I thought he was going to say he wasn't. Thought he was going to change the conversation. Maybe ask me again about my holidays again. But he didn't.

Instead, he shrugged, and said, "I don't know. Life."

I smiled, "We all are."

And he smiled too and said, "Not you."

I could have laughed, "I want the world to end before I have to become something."

He shook his head, "It would be too late. You're already something."

"You know what I mean."

"No," he said. "You really are something. You're you. Not many people can say that. Look at me, I have no idea who I am –"

"Edward, come on –"

"No, it's true. I don't know what I'm doing. Sometimes I go home, and I sit in my bed, and I go through everything I did that day, and everything I said, and I think about whether or not I did a good job at being myself. How ridiculous is that?"

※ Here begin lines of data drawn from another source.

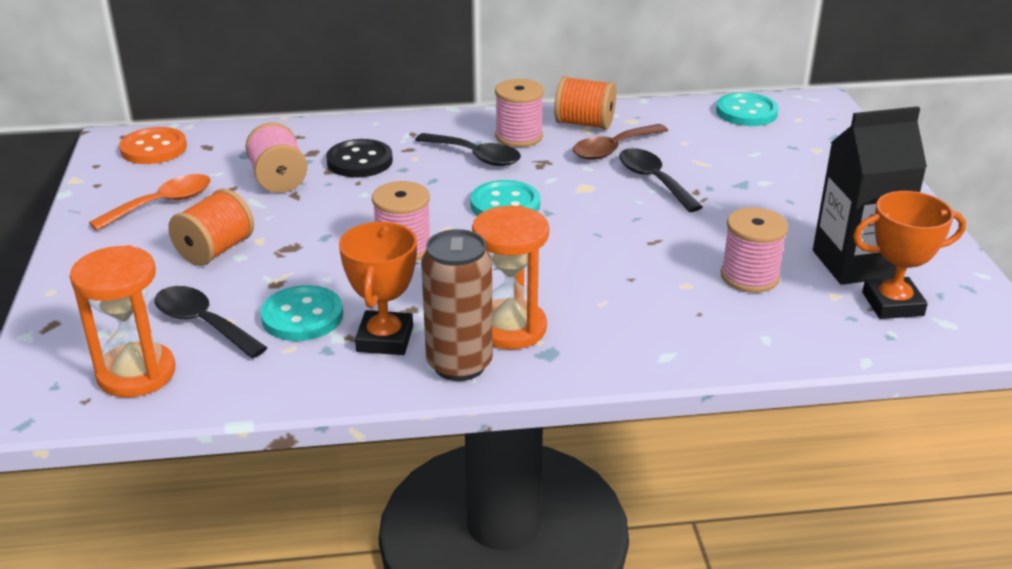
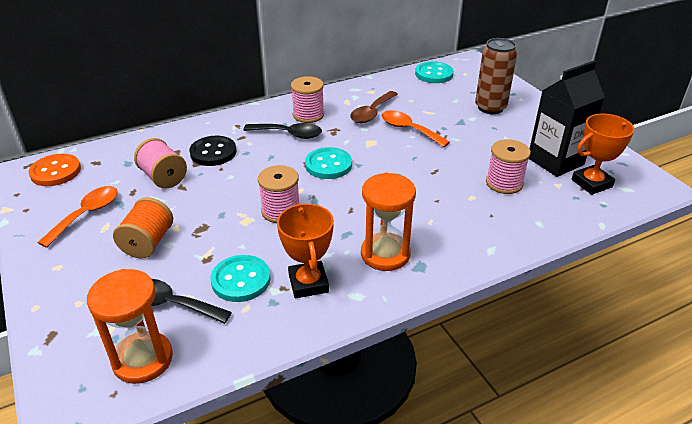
camera: 20 degrees left, 5 degrees up
(459, 364) = (369, 290): brown can -> brown can (490, 108)
(584, 124) = (344, 99): orange spool -> none
(653, 180) = (409, 129): black spoon -> orange spoon

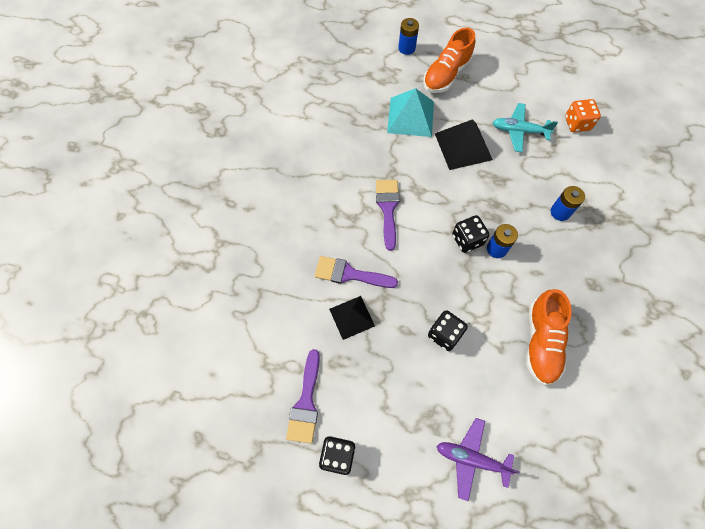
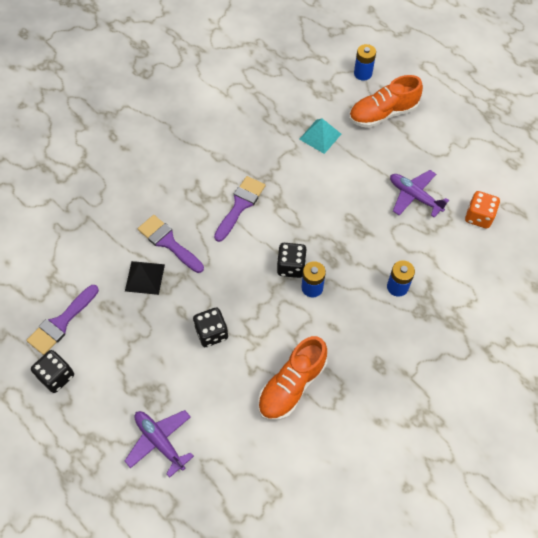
camera: 30 degrees right, 5 degrees down
(410, 117) = (320, 136): turquoise pyramid -> turquoise pyramid, size x0.66
(463, 146) = (349, 185): black pyramid -> none
(519, 131) = (414, 196): turquoise plane -> purple plane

"It's not ridiculous," I said. "And for what it's worth, I think you're doing a great job at being–"

"I have no idea who I am," he said again.

"But you know who you want to be, don't you?"

He looked down at his feet, "Yeah. I mean, I think so. I don't know. I just wanna do the right thing –"

"I know," I stopped him. "And you did nothing wrong."

He smiled like he didn't believe me, and then the bell rang, and he said, "You should go. I don't wanna make you late for class."

I had Germain next. I spent it thinking about him. He knew who he wanted to be, and I wanted the world to end so I didn't have to be anything at all. I had convinced myself I was ahead of the curve, but really I was just walking in circles, coming back to where I started, again and again.

After what happened last year, someone had written the word slut on my locker, and I had left it there. No one had believed it when I said I was drunk. When I said I thought it was Jason and not Bill. I didn't even know Bill. Everyone thought I was just making up excuses to cover up the fact that I had cheated on my boyfriend. Ex-boyfriend. No one even gave me the benefit of the doubt. All they gave me was that word on my locker. And I took it. What was so wrong about it anyway? My right to say no had been taken away from me, and so I had reclaimed my right to say yes, but really, in the end, it was more of a duty. The duty to be who they wanted me to. If I couldn't be Madonna, I had to be a whore.